Der Arbeitgeber ist grundsätzlich berechtigt, die Personalakte auch nach dem Ende des Arbeitsverhältnisses aufzubewahren. Die im Eigentum des Arbeitnehmers stehenden Originalunterlagen sind diesem auszuhändigen. Eine Pflicht zur Fortführung der Personalakte besteht aber nur insoweit, als spezialgesetzliche Bestimmungen dies vorsehen.

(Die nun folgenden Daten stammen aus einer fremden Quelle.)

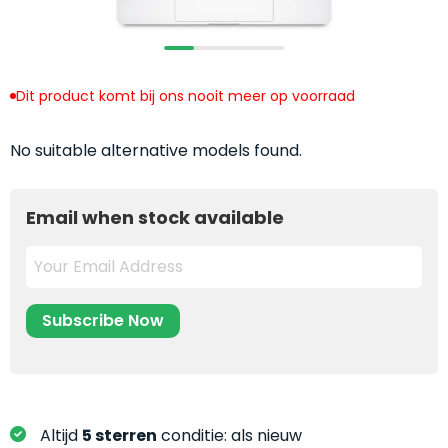
return
”
de
als
juiste
“ongebruikt,
MacBook
doos
te
Dit product komt bij ons nooit meer op voorraad
eenmalig
kiezen.
geopend
”
Zeker
No suitable alternative models found.
zijn
wanneer
varianten
je
van
eigenlijk
Email when stock available
onze
niet
“
als
precies
nieuw
”-
weet
selectie:
waar
volledige
je
nieuwstaat,
moet
scherpe
beginnen.
prijs.
Wat
Zo
heb
Altijd
5 sterren
conditie: als nieuw
bespaar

Solche Bestimmungen sind § 257 HBG betreffend den Arbeitslohn (6 Jahre), § 147 Abs. 3 AO betreffend die steuerliche Behandlung (6 Jahre) sowie § 28f Abs. 1 SGB IV betreffend die sozialversicherungsrechtliche Abwicklung (bis zum Ablauf des auf die letzte Prüfung folgenden Kalenderjahres).

 

Rz. 1150

Im Hinblick auf etwaige nachlaufende Forderungen des Beschäftigten ist es zweckmäßig und empfehlenswert, die Personalakte mindestens für die Dauer der Verjährungsfrist (3 Jahre beginnend mit dem Ende des Kalenderjahres, in das das Ende des Arbeitsverhältnisses fällt) aufzubewahren. Sind Betriebsrentenansprüche aus einer den Arbeitgeber treffenden Versorgungszusage tangiert, muss die Personalakte letztlich bis zum Tode aller Anspruchsberechtigten verwahrt werden, soweit die Betriebsrentenansprüche betroffen sind.

 

Rz. 1151

Ist die Personalakte oder sind einzelne Inhalte unter keinem denkbaren Gesichtspunkt mehr für nachlaufende Zwecke des Arbeitsverhältnisses notwendig, besteht gem. Art. 17 Abs. 1 DSGVO eine Löschungsverpflichtung. Im Falle der physischen Führung der Personalakten in Papierform bedeutet dies, dass entweder sämtliche personenbezogenen Daten endgültig zu schwärzen oder die gesamten Inhalte zu vernichten sind.